Trayvon’s Mother Reflects on the Year Since His Death

In an exclusive interview, Sybrina Fulton discusses her son’s killing a year ago, its impact on her and her strategy for coping with her loss.

Posted: 02/26/2013 07:00 AM EST

(Photo: Courtesy Essence Magazine)

Sybrina Fulton is the mother of Trayvon Martin, the 17-year-old high school student who was shot and killed on Feb. 26, 2012. Since then, she and Trayvon's father, Tracy Martin, have gained national stature for their advocacy against gun violence and Florida’s Stand Your Ground law. Fulton spoke with BET.com about her reflections of her son and the anniversary of his death.

BET.com: What is the main thing you want people to remember about Trayvon?

Sybrina Fulton: That he was an average teenager. He was special to us because he was ours. That he had a lot to look forward to. He had a lot of things going on for himself as far as life in general. He had goals and aspirations.

What do you reflect on when you think about him?

That he won’t get a chance to graduate from high school or go to college, go to the prom, get married, have kids. I won’t get that opportunity to see those things so I just want to remember him as the smiling teenager he was. He was very affectionate, loved listening to music, loved going to the movies, going to the mall, skating. He loved to travel. So I just want to remember those good times. I don’t want to focus on the negative things.

What has this last year has been like for you?

It has been a journey. I always say that it is bittersweet. The sweet part is that I have met so many wonderful people. So many people that support us and so many people that have prayed for us and stood with us and rallied for us and signed a petition and you know, just were there. Just for standing up for something. So that’s the sweet part. The bitter part is actually not having him on Earth and I’m still a mother.

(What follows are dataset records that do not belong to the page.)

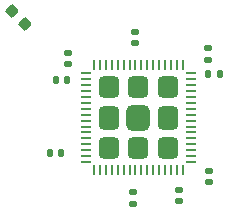
<source format=gbr>
G04 #@! TF.GenerationSoftware,KiCad,Pcbnew,8.0.1-8.0.1-1~ubuntu22.04.1*
G04 #@! TF.CreationDate,2024-03-22T15:41:04-04:00*
G04 #@! TF.ProjectId,caravel-breakout-qfn,63617261-7665-46c2-9d62-7265616b6f75,3.2*
G04 #@! TF.SameCoordinates,PX2dc6c00PY42c1d80*
G04 #@! TF.FileFunction,Paste,Top*
G04 #@! TF.FilePolarity,Positive*
%FSLAX46Y46*%
G04 Gerber Fmt 4.6, Leading zero omitted, Abs format (unit mm)*
G04 Created by KiCad (PCBNEW 8.0.1-8.0.1-1~ubuntu22.04.1) date 2024-03-22 15:41:04*
%MOMM*%
%LPD*%
G01*
G04 APERTURE LIST*
G04 Aperture macros list*
%AMRoundRect*
0 Rectangle with rounded corners*
0 $1 Rounding radius*
0 $2 $3 $4 $5 $6 $7 $8 $9 X,Y pos of 4 corners*
0 Add a 4 corners polygon primitive as box body*
4,1,4,$2,$3,$4,$5,$6,$7,$8,$9,$2,$3,0*
0 Add four circle primitives for the rounded corners*
1,1,$1+$1,$2,$3*
1,1,$1+$1,$4,$5*
1,1,$1+$1,$6,$7*
1,1,$1+$1,$8,$9*
0 Add four rect primitives between the rounded corners*
20,1,$1+$1,$2,$3,$4,$5,0*
20,1,$1+$1,$4,$5,$6,$7,0*
20,1,$1+$1,$6,$7,$8,$9,0*
20,1,$1+$1,$8,$9,$2,$3,0*%
G04 Aperture macros list end*
%ADD10RoundRect,0.140000X0.140000X0.170000X-0.140000X0.170000X-0.140000X-0.170000X0.140000X-0.170000X0*%
%ADD11RoundRect,0.140000X0.170000X-0.140000X0.170000X0.140000X-0.170000X0.140000X-0.170000X-0.140000X0*%
%ADD12RoundRect,0.140000X-0.170000X0.140000X-0.170000X-0.140000X0.170000X-0.140000X0.170000X0.140000X0*%
%ADD13RoundRect,0.140000X-0.140000X-0.170000X0.140000X-0.170000X0.140000X0.170000X-0.140000X0.170000X0*%
%ADD14RoundRect,0.426577X-0.452173X0.480923X-0.452173X-0.480923X0.452173X-0.480923X0.452173X0.480923X0*%
%ADD15RoundRect,0.426577X-0.452173X0.573423X-0.452173X-0.573423X0.452173X-0.573423X0.452173X0.573423X0*%
%ADD16RoundRect,0.485436X-0.514564X0.614564X-0.514564X-0.614564X0.514564X-0.614564X0.514564X0.614564X0*%
%ADD17RoundRect,0.062500X-0.062500X0.362500X-0.062500X-0.362500X0.062500X-0.362500X0.062500X0.362500X0*%
%ADD18RoundRect,0.062500X-0.362500X0.062500X-0.362500X-0.062500X0.362500X-0.062500X0.362500X0.062500X0*%
%ADD19RoundRect,0.225000X0.335876X0.017678X0.017678X0.335876X-0.335876X-0.017678X-0.017678X-0.335876X0*%
G04 APERTURE END LIST*
D10*
X29380000Y31700000D03*
X28420000Y31700000D03*
D11*
X28500000Y22520000D03*
X28500000Y23480000D03*
D12*
X22000000Y21680000D03*
X22000000Y20720000D03*
X16500000Y33480000D03*
X16500000Y32520000D03*
D13*
X15520000Y31200000D03*
X16480000Y31200000D03*
D10*
X15980000Y25000000D03*
X15020000Y25000000D03*
D12*
X22200000Y35280000D03*
X22200000Y34320000D03*
X28400000Y33880000D03*
X28400000Y32920000D03*
X25900000Y21880000D03*
X25900000Y20920000D03*
D14*
X25000000Y30600000D03*
X22500000Y30600000D03*
X20000000Y30600000D03*
D15*
X25000000Y28000000D03*
D16*
X22500000Y28000000D03*
D15*
X20000000Y28000000D03*
D14*
X25000000Y25400000D03*
X22500000Y25400000D03*
X20000000Y25400000D03*
D17*
X26250000Y32450000D03*
X25750000Y32450000D03*
X25250000Y32450000D03*
X24750000Y32450000D03*
X24250000Y32450000D03*
X23750000Y32450000D03*
X23250000Y32450000D03*
X22750000Y32450000D03*
X22250000Y32450000D03*
X21750000Y32450000D03*
X21250000Y32450000D03*
X20750000Y32450000D03*
X20250000Y32450000D03*
X19750000Y32450000D03*
X19250000Y32450000D03*
X18750000Y32450000D03*
D18*
X18050000Y31750000D03*
X18050000Y31250000D03*
X18050000Y30750000D03*
X18050000Y30250000D03*
X18050000Y29750000D03*
X18050000Y29250000D03*
X18050000Y28750000D03*
X18050000Y28250000D03*
X18050000Y27750000D03*
X18050000Y27250000D03*
X18050000Y26750000D03*
X18050000Y26250000D03*
X18050000Y25750000D03*
X18050000Y25250000D03*
X18050000Y24750000D03*
X18050000Y24250000D03*
D17*
X18750000Y23550000D03*
X19250000Y23550000D03*
X19750000Y23550000D03*
X20250000Y23550000D03*
X20750000Y23550000D03*
X21250000Y23550000D03*
X21750000Y23550000D03*
X22250000Y23550000D03*
X22750000Y23550000D03*
X23250000Y23550000D03*
X23750000Y23550000D03*
X24250000Y23550000D03*
X24750000Y23550000D03*
X25250000Y23550000D03*
X25750000Y23550000D03*
X26250000Y23550000D03*
D18*
X26950000Y24250000D03*
X26950000Y24750000D03*
X26950000Y25250000D03*
X26950000Y25750000D03*
X26950000Y26250000D03*
X26950000Y26750000D03*
X26950000Y27250000D03*
X26950000Y27750000D03*
X26950000Y28250000D03*
X26950000Y28750000D03*
X26950000Y29250000D03*
X26950000Y29750000D03*
X26950000Y30250000D03*
X26950000Y30750000D03*
X26950000Y31250000D03*
X26950000Y31750000D03*
D19*
X12898008Y35901992D03*
X11801992Y36998008D03*
M02*

</source>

At one point George Zimmerman, your son's killer, had indicated that he had a willingness to meet with you and Trayvon’s father. How do you feel about that?

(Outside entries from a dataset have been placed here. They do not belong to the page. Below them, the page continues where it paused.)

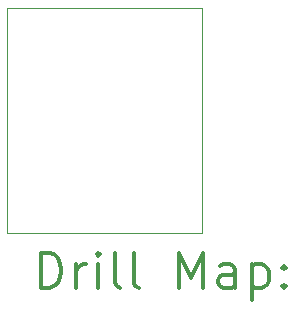
<source format=gbr>
%FSLAX45Y45*%
G04 Gerber Fmt 4.5, Leading zero omitted, Abs format (unit mm)*
G04 Created by KiCad (PCBNEW 5.1.6) date 2020-08-27 23:48:38*
%MOMM*%
%LPD*%
G01*
G04 APERTURE LIST*
%TA.AperFunction,Profile*%
%ADD10C,0.050000*%
%TD*%
%ADD11C,0.200000*%
%ADD12C,0.300000*%
G04 APERTURE END LIST*
D10*
X4953000Y-5080000D02*
X4953000Y-3175000D01*
X6604000Y-5080000D02*
X4953000Y-5080000D01*
X6604000Y-3175000D02*
X6604000Y-5080000D01*
X4953000Y-3175000D02*
X6604000Y-3175000D01*
D11*
D12*
X5236928Y-5548214D02*
X5236928Y-5248214D01*
X5308357Y-5248214D01*
X5351214Y-5262500D01*
X5379786Y-5291072D01*
X5394071Y-5319643D01*
X5408357Y-5376786D01*
X5408357Y-5419643D01*
X5394071Y-5476786D01*
X5379786Y-5505357D01*
X5351214Y-5533929D01*
X5308357Y-5548214D01*
X5236928Y-5548214D01*
X5536928Y-5548214D02*
X5536928Y-5348214D01*
X5536928Y-5405357D02*
X5551214Y-5376786D01*
X5565500Y-5362500D01*
X5594071Y-5348214D01*
X5622643Y-5348214D01*
X5722643Y-5548214D02*
X5722643Y-5348214D01*
X5722643Y-5248214D02*
X5708357Y-5262500D01*
X5722643Y-5276786D01*
X5736928Y-5262500D01*
X5722643Y-5248214D01*
X5722643Y-5276786D01*
X5908357Y-5548214D02*
X5879786Y-5533929D01*
X5865500Y-5505357D01*
X5865500Y-5248214D01*
X6065500Y-5548214D02*
X6036928Y-5533929D01*
X6022643Y-5505357D01*
X6022643Y-5248214D01*
X6408357Y-5548214D02*
X6408357Y-5248214D01*
X6508357Y-5462500D01*
X6608357Y-5248214D01*
X6608357Y-5548214D01*
X6879786Y-5548214D02*
X6879786Y-5391072D01*
X6865500Y-5362500D01*
X6836928Y-5348214D01*
X6779786Y-5348214D01*
X6751214Y-5362500D01*
X6879786Y-5533929D02*
X6851214Y-5548214D01*
X6779786Y-5548214D01*
X6751214Y-5533929D01*
X6736928Y-5505357D01*
X6736928Y-5476786D01*
X6751214Y-5448214D01*
X6779786Y-5433929D01*
X6851214Y-5433929D01*
X6879786Y-5419643D01*
X7022643Y-5348214D02*
X7022643Y-5648214D01*
X7022643Y-5362500D02*
X7051214Y-5348214D01*
X7108357Y-5348214D01*
X7136928Y-5362500D01*
X7151214Y-5376786D01*
X7165500Y-5405357D01*
X7165500Y-5491072D01*
X7151214Y-5519643D01*
X7136928Y-5533929D01*
X7108357Y-5548214D01*
X7051214Y-5548214D01*
X7022643Y-5533929D01*
X7294071Y-5519643D02*
X7308357Y-5533929D01*
X7294071Y-5548214D01*
X7279786Y-5533929D01*
X7294071Y-5519643D01*
X7294071Y-5548214D01*
X7294071Y-5362500D02*
X7308357Y-5376786D01*
X7294071Y-5391072D01*
X7279786Y-5376786D01*
X7294071Y-5362500D01*
X7294071Y-5391072D01*
M02*

</source>
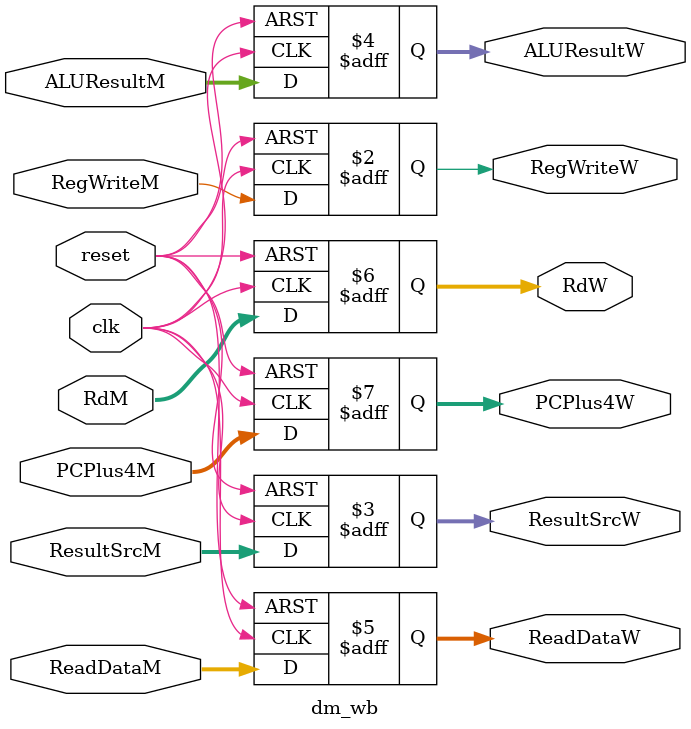
<source format=sv>
`timescale 1ns / 1ps


module dm_wb(
    //input
    input logic         clk,
                        reset,
    input logic         RegWriteM,
    input logic [1:0]   ResultSrcM,
    input logic [31:0]  ALUResultM,
    input logic [31:0]  ReadDataM,
    input logic [4:0]   RdM,
    input logic [31:0]  PCPlus4M,  
    //output
    output logic        RegWriteW,
    output logic [1:0]  ResultSrcW,
    output logic [31:0] ALUResultW,
    output logic [31:0] ReadDataW,
    output logic [4:0]  RdW,
    output logic [31:0] PCPlus4W
    );
    
    always_ff @(posedge clk, posedge reset)
    if (reset) begin
    
    RegWriteW <= 0;
    ResultSrcW <=0;
    ALUResultW <= 0;
    ReadDataW <=0;
    RdW <=0;
    PCPlus4W <=0; 
     
    end
	else begin
	
	RegWriteW <= RegWriteM;
    ResultSrcW <= ResultSrcM;
    ALUResultW <= ALUResultM;
    ReadDataW <= ReadDataM;
    RdW <= RdM;
    PCPlus4W <= PCPlus4M;
    
    end
endmodule

</source>
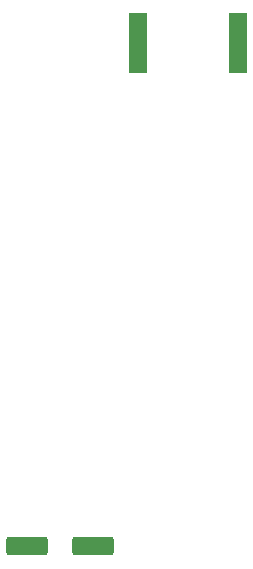
<source format=gbr>
%TF.GenerationSoftware,KiCad,Pcbnew,6.0.11-2627ca5db0~126~ubuntu22.04.1*%
%TF.CreationDate,2023-02-27T20:23:57+01:00*%
%TF.ProjectId,STM32 PIR Sensor,53544d33-3220-4504-9952-2053656e736f,rev?*%
%TF.SameCoordinates,Original*%
%TF.FileFunction,Paste,Bot*%
%TF.FilePolarity,Positive*%
%FSLAX46Y46*%
G04 Gerber Fmt 4.6, Leading zero omitted, Abs format (unit mm)*
G04 Created by KiCad (PCBNEW 6.0.11-2627ca5db0~126~ubuntu22.04.1) date 2023-02-27 20:23:57*
%MOMM*%
%LPD*%
G01*
G04 APERTURE LIST*
G04 Aperture macros list*
%AMRoundRect*
0 Rectangle with rounded corners*
0 $1 Rounding radius*
0 $2 $3 $4 $5 $6 $7 $8 $9 X,Y pos of 4 corners*
0 Add a 4 corners polygon primitive as box body*
4,1,4,$2,$3,$4,$5,$6,$7,$8,$9,$2,$3,0*
0 Add four circle primitives for the rounded corners*
1,1,$1+$1,$2,$3*
1,1,$1+$1,$4,$5*
1,1,$1+$1,$6,$7*
1,1,$1+$1,$8,$9*
0 Add four rect primitives between the rounded corners*
20,1,$1+$1,$2,$3,$4,$5,0*
20,1,$1+$1,$4,$5,$6,$7,0*
20,1,$1+$1,$6,$7,$8,$9,0*
20,1,$1+$1,$8,$9,$2,$3,0*%
G04 Aperture macros list end*
%ADD10R,1.500000X5.080000*%
%ADD11RoundRect,0.250000X1.500000X0.550000X-1.500000X0.550000X-1.500000X-0.550000X1.500000X-0.550000X0*%
G04 APERTURE END LIST*
D10*
%TO.C,J2*%
X234579280Y-34400000D03*
X226079280Y-34400000D03*
%TD*%
D11*
%TO.C,C14*%
X222256000Y-76962000D03*
X216656000Y-76962000D03*
%TD*%
M02*

</source>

If he wants to meet with us, he can do it in the court system at the trial. We can meet him on June 10 [when Zimmerman's trial starts].

The trial is due to occur in June. What are your thoughts as the trial looms closer?

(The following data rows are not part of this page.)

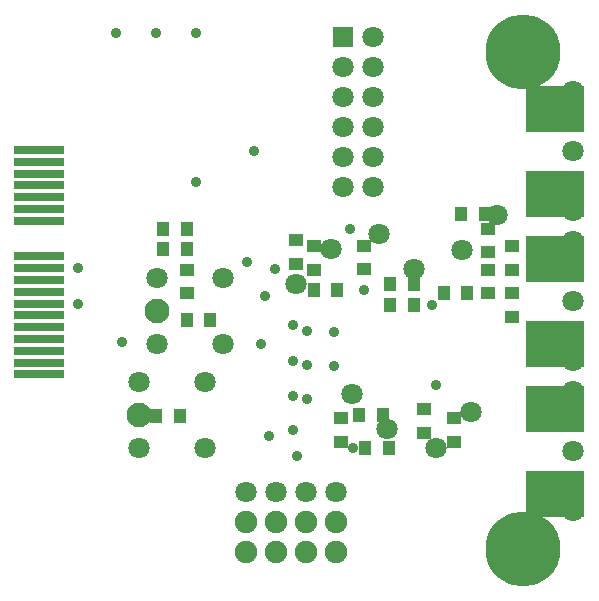
<source format=gbs>
G04 #@! TF.FileFunction,Soldermask,Bot*
%FSLAX46Y46*%
G04 Gerber Fmt 4.6, Leading zero omitted, Abs format (unit mm)*
G04 Created by KiCad (PCBNEW 0.201509221857+6208~30~ubuntu14.04.1-product) date Thu 24 Sep 2015 08:06:42 PM PDT*
%MOMM*%
G01*
G04 APERTURE LIST*
%ADD10C,0.100000*%
%ADD11C,1.800000*%
%ADD12R,5.000000X3.960000*%
%ADD13C,1.900000*%
%ADD14C,6.350000*%
%ADD15R,4.200000X0.700000*%
%ADD16R,1.000000X1.250000*%
%ADD17R,1.250000X1.000000*%
%ADD18R,1.800000X1.800000*%
%ADD19C,2.100000*%
%ADD20C,0.889000*%
G04 APERTURE END LIST*
D10*
D11*
X48750000Y-42789000D03*
X48750000Y-32629000D03*
D12*
X47243000Y-34089000D03*
X47243000Y-41329000D03*
D11*
X48750000Y-40249000D03*
X48750000Y-35169000D03*
X48750000Y-37709000D03*
X48750000Y-30089000D03*
X48750000Y-19929000D03*
D12*
X47243000Y-21389000D03*
X47243000Y-28629000D03*
D11*
X48750000Y-27549000D03*
X48750000Y-22469000D03*
X48750000Y-25009000D03*
X48750000Y-17389000D03*
X48750000Y-7229000D03*
D12*
X47243000Y-8689000D03*
X47243000Y-15929000D03*
D11*
X48750000Y-14849000D03*
X48750000Y-9769000D03*
X48750000Y-12309000D03*
X40150000Y-34400000D03*
X37150000Y-37400000D03*
X30050000Y-32850000D03*
X33050000Y-35850000D03*
X39350000Y-20700000D03*
X42350000Y-17700000D03*
X32292000Y-19303000D03*
X35292000Y-22303000D03*
X25292000Y-23553000D03*
X28292000Y-20553000D03*
D13*
X21064000Y-43678000D03*
X23604000Y-43678000D03*
X26144000Y-43678000D03*
X28684000Y-43678000D03*
D14*
X44550000Y-46000000D03*
X44550000Y-3900000D03*
D15*
X3550000Y-31200000D03*
X3550000Y-30200000D03*
X3550000Y-29200000D03*
X3550000Y-28200000D03*
X3550000Y-27200000D03*
X3550000Y-26200000D03*
X3550000Y-25200000D03*
X3550000Y-24200000D03*
X3550000Y-23200000D03*
X3550000Y-22200000D03*
X3550000Y-21200000D03*
X3550000Y-18200000D03*
X3550000Y-17200000D03*
X3550000Y-16200000D03*
X3550000Y-15200000D03*
X3550000Y-14200000D03*
X3550000Y-13200000D03*
X3550000Y-12200000D03*
D16*
X26792000Y-24053000D03*
X28792000Y-24053000D03*
D17*
X31042000Y-20303000D03*
X31042000Y-22303000D03*
D16*
X35292000Y-23553000D03*
X33292000Y-23553000D03*
X41300000Y-17600000D03*
X39300000Y-17600000D03*
D17*
X25300000Y-19850000D03*
X25300000Y-21850000D03*
X26800000Y-20350000D03*
X26800000Y-22350000D03*
D16*
X16050000Y-26600000D03*
X18050000Y-26600000D03*
X13450000Y-34700000D03*
X15450000Y-34700000D03*
D17*
X29150000Y-34900000D03*
X29150000Y-36900000D03*
D16*
X33150000Y-37400000D03*
X31150000Y-37400000D03*
D17*
X36150000Y-36150000D03*
X36150000Y-34150000D03*
D16*
X32650000Y-34650000D03*
X30650000Y-34650000D03*
D17*
X38650000Y-36900000D03*
X38650000Y-34900000D03*
X16050000Y-24350000D03*
X16050000Y-22350000D03*
D16*
X14050000Y-18850000D03*
X16050000Y-18850000D03*
X14050000Y-20600000D03*
X16050000Y-20600000D03*
X35300000Y-25350000D03*
X33300000Y-25350000D03*
X39800000Y-24350000D03*
X37800000Y-24350000D03*
D17*
X43550000Y-24350000D03*
X43550000Y-26350000D03*
X41550000Y-22350000D03*
X41550000Y-24350000D03*
X41550000Y-20850000D03*
X41550000Y-18850000D03*
X43550000Y-22350000D03*
X43550000Y-20350000D03*
D18*
X29250000Y-2600000D03*
D11*
X29250000Y-5140000D03*
X29250000Y-7680000D03*
X29250000Y-10220000D03*
X29250000Y-12760000D03*
X29250000Y-15300000D03*
X31790000Y-2600000D03*
X31790000Y-5140000D03*
X31790000Y-7680000D03*
X31790000Y-10220000D03*
X31790000Y-12760000D03*
X31790000Y-15300000D03*
X21064000Y-41138000D03*
X23604000Y-41138000D03*
X26144000Y-41138000D03*
X28684000Y-41138000D03*
D13*
X28684000Y-46218000D03*
X26144000Y-46218000D03*
X23604000Y-46218000D03*
X21064000Y-46218000D03*
D11*
X12006000Y-31806000D03*
D19*
X12006000Y-34600000D03*
D11*
X12006000Y-37394000D03*
X17594000Y-37394000D03*
X17594000Y-31806000D03*
X13506000Y-23056000D03*
D19*
X13506000Y-25850000D03*
D11*
X13506000Y-28644000D03*
X19094000Y-28644000D03*
X19094000Y-23056000D03*
D20*
X29850000Y-18900000D03*
X10550000Y-28500000D03*
X6850000Y-22200000D03*
X6850000Y-25200000D03*
X31042000Y-24053000D03*
X21150000Y-21700000D03*
X37150000Y-32100000D03*
X30150000Y-37400000D03*
X25350000Y-38100000D03*
X23050000Y-36400000D03*
X28550000Y-27600000D03*
X28550000Y-30500000D03*
X23550000Y-22300000D03*
X25050000Y-27000000D03*
X25050000Y-35900000D03*
X25050000Y-33000000D03*
X25050000Y-30100000D03*
X10050000Y-2300000D03*
X13450000Y-2300000D03*
X16850000Y-2300000D03*
X16850000Y-14900000D03*
X22650000Y-24600000D03*
X22350000Y-28600000D03*
X26250000Y-27500000D03*
X26250000Y-30400000D03*
X26250000Y-33300000D03*
X36800000Y-25350000D03*
X21750000Y-12300000D03*
M02*

</source>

Well, prior to the trial, we have this Stand Your Ground hearing, which is April 29. I’m not an attorney. I just think that it’s a part of the process, that it is something that has to be done. Hopefully, it moves to the next stage, which is the criminal trial, and we’re looking forward to the June 10 date so that the person who caused all of this pain to us can be held accountable for what he’s done.

You have become deeply involved in speaking against Florida’s Stand Your Ground law. Why is that?

The Stand Your Ground law sends the wrong message. It sends the message that you can pursue someone. You can follow someone. You can cause a confrontation and shoot and kill the person and not be held accountable for it. I don’t think that was the intention of the law but in hindsight, we’re looking back now and saying this is something that needs to be revised. They need to make some changes when it comes to that specific law.

What is the work being pursued by the Trayvon Martin Foundation?

The foundation is going to help mentor teenagers. It’s going to create scholarships for them to pursue their educational goals. It’s going to try to amend the Stand Your Ground Law. It’s called the Trayvon Martin Amendment and this is an extension from the Stand Your Ground law and it says that you cannot pursue, chase, follow someone, be the aggressor and then say you were standing your ground when you shoot and kill the person.

A little over a year ago, you were just an average person who worked a job.

And I still am.

But you have become a national figure, a symbol and an advocate. What has that experience been like for you?

I still think I’m an average person. I’m doing no more than what anybody else would do for their child. I mean, this was my son. This was my baby. So I have to do my very best at trying to make a difference for him. So even in death, I’m working for my son.

Looking forward, what gives you hope?

God Almighty. I don’t think Sybrina could do this. I don’t think Sybrina, the person, was strong enough to do this. So to me, God stepped in and he said: “Let me lift you up, let me give you the right words to say, let me help you speak, let me help you think, let me help you talk to these different people and inspire them.” So I know that I can’t give the credit to myself. I can only give the credit to God.